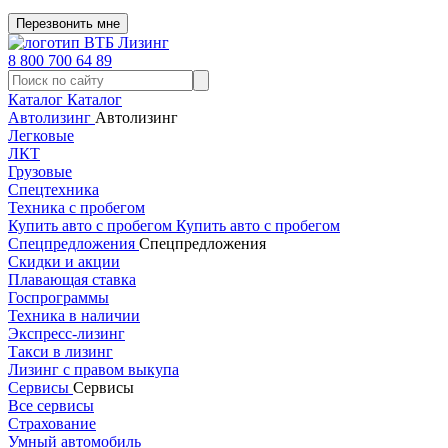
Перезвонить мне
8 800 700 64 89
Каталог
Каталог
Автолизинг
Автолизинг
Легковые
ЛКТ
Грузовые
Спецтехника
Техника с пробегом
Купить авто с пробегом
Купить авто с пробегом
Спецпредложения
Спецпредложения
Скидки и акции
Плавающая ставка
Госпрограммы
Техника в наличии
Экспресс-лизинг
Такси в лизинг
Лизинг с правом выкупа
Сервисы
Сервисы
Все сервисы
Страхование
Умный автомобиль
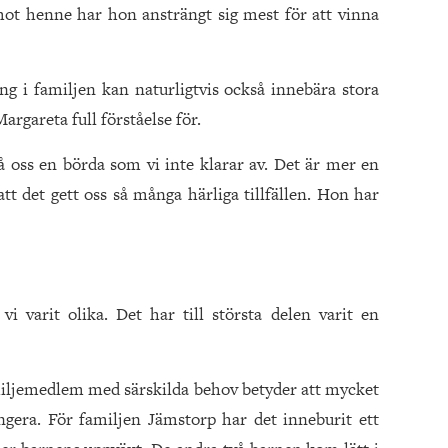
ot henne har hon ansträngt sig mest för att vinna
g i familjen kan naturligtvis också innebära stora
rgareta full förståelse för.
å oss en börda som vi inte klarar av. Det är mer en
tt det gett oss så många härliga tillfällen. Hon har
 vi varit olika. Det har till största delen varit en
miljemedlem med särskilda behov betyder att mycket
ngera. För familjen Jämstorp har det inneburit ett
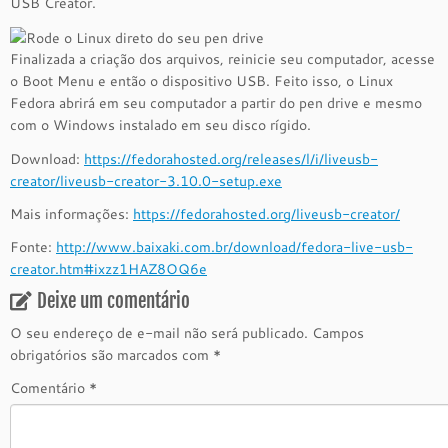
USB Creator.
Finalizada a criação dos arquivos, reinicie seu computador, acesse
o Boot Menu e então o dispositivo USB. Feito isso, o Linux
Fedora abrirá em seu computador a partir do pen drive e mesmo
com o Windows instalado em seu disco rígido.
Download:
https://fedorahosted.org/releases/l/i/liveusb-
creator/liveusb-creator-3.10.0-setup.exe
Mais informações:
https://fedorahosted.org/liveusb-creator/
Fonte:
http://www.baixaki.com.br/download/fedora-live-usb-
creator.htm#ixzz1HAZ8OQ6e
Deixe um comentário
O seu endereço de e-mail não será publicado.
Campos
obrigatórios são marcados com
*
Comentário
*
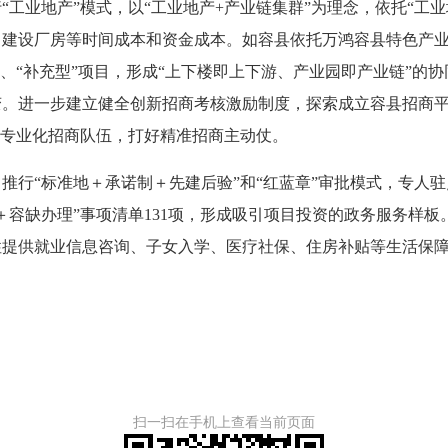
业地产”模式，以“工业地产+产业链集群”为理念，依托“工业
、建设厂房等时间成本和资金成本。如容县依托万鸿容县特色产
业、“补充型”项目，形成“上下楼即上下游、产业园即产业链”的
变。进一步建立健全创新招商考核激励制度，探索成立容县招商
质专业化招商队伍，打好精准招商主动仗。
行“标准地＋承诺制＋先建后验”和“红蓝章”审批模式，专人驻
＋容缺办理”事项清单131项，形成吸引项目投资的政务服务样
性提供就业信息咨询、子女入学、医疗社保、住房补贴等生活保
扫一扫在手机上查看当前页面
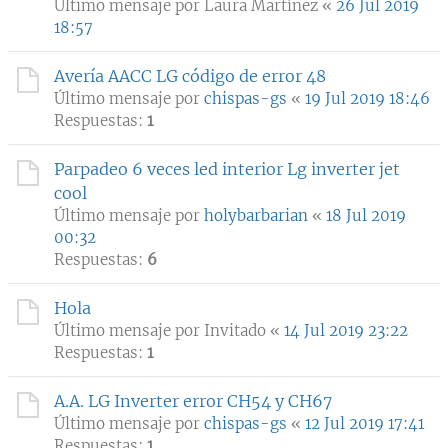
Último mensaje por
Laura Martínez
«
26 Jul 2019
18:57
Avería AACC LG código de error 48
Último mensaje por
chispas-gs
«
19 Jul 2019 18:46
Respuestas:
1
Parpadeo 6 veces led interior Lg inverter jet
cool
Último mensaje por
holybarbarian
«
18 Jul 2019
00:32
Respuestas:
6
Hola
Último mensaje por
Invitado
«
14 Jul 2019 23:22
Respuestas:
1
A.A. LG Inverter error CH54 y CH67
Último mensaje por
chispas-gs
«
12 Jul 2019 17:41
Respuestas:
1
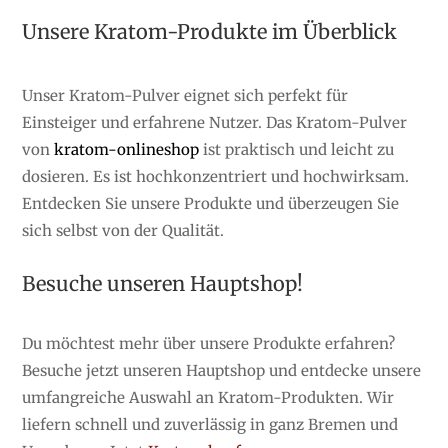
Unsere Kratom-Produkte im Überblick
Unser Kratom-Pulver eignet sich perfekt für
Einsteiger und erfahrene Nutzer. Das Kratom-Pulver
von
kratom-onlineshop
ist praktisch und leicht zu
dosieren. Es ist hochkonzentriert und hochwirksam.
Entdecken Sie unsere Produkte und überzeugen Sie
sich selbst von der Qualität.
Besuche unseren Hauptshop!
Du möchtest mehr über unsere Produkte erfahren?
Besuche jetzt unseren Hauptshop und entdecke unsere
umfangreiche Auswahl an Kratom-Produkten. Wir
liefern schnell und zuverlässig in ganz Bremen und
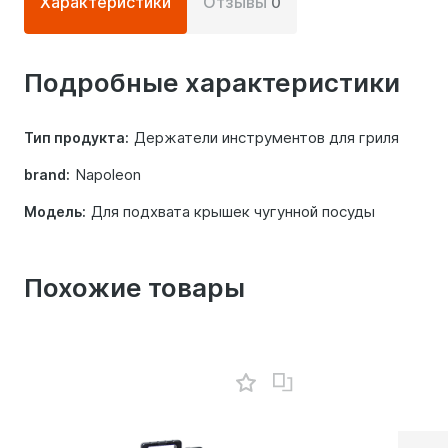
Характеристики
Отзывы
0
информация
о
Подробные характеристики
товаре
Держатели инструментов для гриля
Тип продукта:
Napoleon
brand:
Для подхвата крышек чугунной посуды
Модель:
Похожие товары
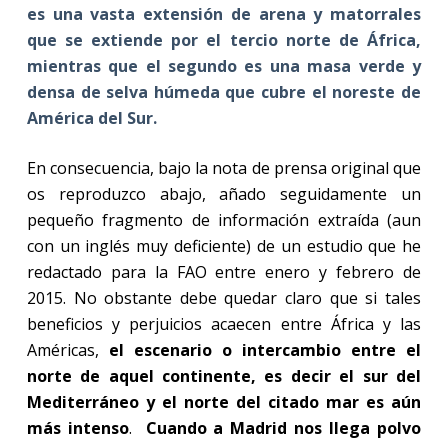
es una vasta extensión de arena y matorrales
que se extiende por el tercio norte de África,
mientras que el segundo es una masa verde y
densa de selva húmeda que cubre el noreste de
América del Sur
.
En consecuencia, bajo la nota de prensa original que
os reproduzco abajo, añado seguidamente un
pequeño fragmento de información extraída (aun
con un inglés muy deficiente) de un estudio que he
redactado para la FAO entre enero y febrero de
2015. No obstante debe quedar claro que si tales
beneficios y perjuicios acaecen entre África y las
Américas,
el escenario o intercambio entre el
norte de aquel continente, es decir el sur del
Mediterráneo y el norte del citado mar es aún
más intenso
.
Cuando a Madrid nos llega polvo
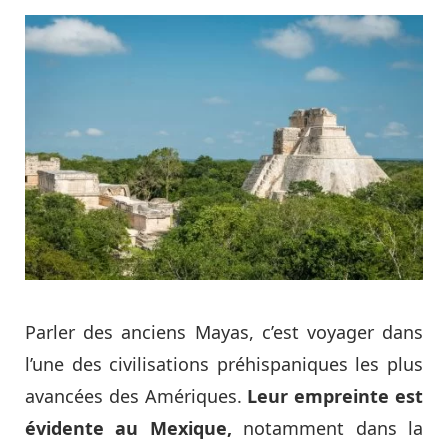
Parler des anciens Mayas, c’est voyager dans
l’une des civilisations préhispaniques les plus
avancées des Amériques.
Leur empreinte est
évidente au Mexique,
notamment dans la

**WHAT IS BEING ASKED**
The material above should be repeated word for word, with every picture omitted.

**RESPONSE TO THE EXERCISE**
Перезвонить мне
8 800 700 64 89
Каталог
Каталог
Автолизинг
Автолизинг
Легковые
ЛКТ
Грузовые
Спецтехника
Техника с пробегом
Купить авто с пробегом
Купить авто с пробегом
Спецпредложения
Спецпредложения
Скидки и акции
Плавающая ставка
Госпрограммы
Техника в наличии
Экспресс-лизинг
Такси в лизинг
Лизинг с правом выкупа
Сервисы
Сервисы
Все сервисы
Страхование
Умный автомобиль
ot henne har hon ansträngt sig mest för att vinna
g i familjen kan naturligtvis också innebära stora
rgareta full förståelse för.
å oss en börda som vi inte klarar av. Det är mer en
tt det gett oss så många härliga tillfällen. Hon har
 vi varit olika. Det har till största delen varit en
miljemedlem med särskilda behov betyder att mycket
ngera. För familjen Jämstorp har det inneburit ett
USB Creator.
Finalizada a criação dos arquivos, reinicie seu computador, acesse
o Boot Menu e então o dispositivo USB. Feito isso, o Linux
Fedora abrirá em seu computador a partir do pen drive e mesmo
com o Windows instalado em seu disco rígido.
Download:
https://fedorahosted.org/releases/l/i/liveusb-
creator/liveusb-creator-3.10.0-setup.exe
Mais informações:
https://fedorahosted.org/liveusb-creator/
Fonte:
http://www.baixaki.com.br/download/fedora-live-usb-
creator.htm#ixzz1HAZ8OQ6e
Deixe um comentário
O seu endereço de e-mail não será publicado.
Campos
obrigatórios são marcados com
*
Comentário
*
业地产”模式，以“工业地产+产业链集群”为理念，依托“工业
、建设厂房等时间成本和资金成本。如容县依托万鸿容县特色产
业、“补充型”项目，形成“上下楼即上下游、产业园即产业链”的
变。进一步建立健全创新招商考核激励制度，探索成立容县招商
质专业化招商队伍，打好精准招商主动仗。
行“标准地＋承诺制＋先建后验”和“红蓝章”审批模式，专人驻
＋容缺办理”事项清单131项，形成吸引项目投资的政务服务样
性提供就业信息咨询、子女入学、医疗社保、住房补贴等生活保
扫一扫在手机上查看当前页面
Último mensaje por
Laura Martínez
«
26 Jul 2019
18:57
Avería AACC LG código de error 48
Último mensaje por
chispas-gs
«
19 Jul 2019 18:46
Respuestas:
1
Parpadeo 6 veces led interior Lg inverter jet
cool
Último mensaje por
holybarbarian
«
18 Jul 2019
00:32
Respuestas:
6
Hola
Último mensaje por
Invitado
«
14 Jul 2019 23:22
Respuestas:
1
A.A. LG Inverter error CH54 y CH67
Último mensaje por
chispas-gs
«
12 Jul 2019 17:41
Respuestas:
1
Unsere Kratom-Produkte im Überblick
Unser Kratom-Pulver eignet sich perfekt für
Einsteiger und erfahrene Nutzer. Das Kratom-Pulver
von
kratom-onlineshop
ist praktisch und leicht zu
dosieren. Es ist hochkonzentriert und hochwirksam.
Entdecken Sie unsere Produkte und überzeugen Sie
sich selbst von der Qualität.
Besuche unseren Hauptshop!
Du möchtest mehr über unsere Produkte erfahren?
Besuche jetzt unseren Hauptshop und entdecke unsere
umfangreiche Auswahl an Kratom-Produkten. Wir
liefern schnell und zuverlässig in ganz Bremen und
Характеристики
Отзывы
0
информация
о
Подробные характеристики
товаре
Держатели инструментов для гриля
Тип продукта:
Napoleon
brand:
Для подхвата крышек чугунной посуды
Модель:
Похожие товары
es una vasta extensión de arena y matorrales
que se extiende por el tercio norte de África,
mientras que el segundo es una masa verde y
densa de selva húmeda que cubre el noreste de
América del Sur
.
En consecuencia, bajo la nota de prensa original que
os reproduzco abajo, añado seguidamente un
pequeño fragmento de información extraída (aun
con un inglés muy deficiente) de un estudio que he
redactado para la FAO entre enero y febrero de
2015. No obstante debe quedar claro que si tales
beneficios y perjuicios acaecen entre África y las
Américas,
el escenario o intercambio entre el
norte de aquel continente, es decir el sur del
Mediterráneo y el norte del citado mar es aún
más intenso
.
Cuando a Madrid nos llega polvo
Parler des anciens Mayas, c’est voyager dans
l’une des civilisations préhispaniques les plus
avancées des Amériques.
Leur empreinte est
évidente au Mexique,
notamment dans la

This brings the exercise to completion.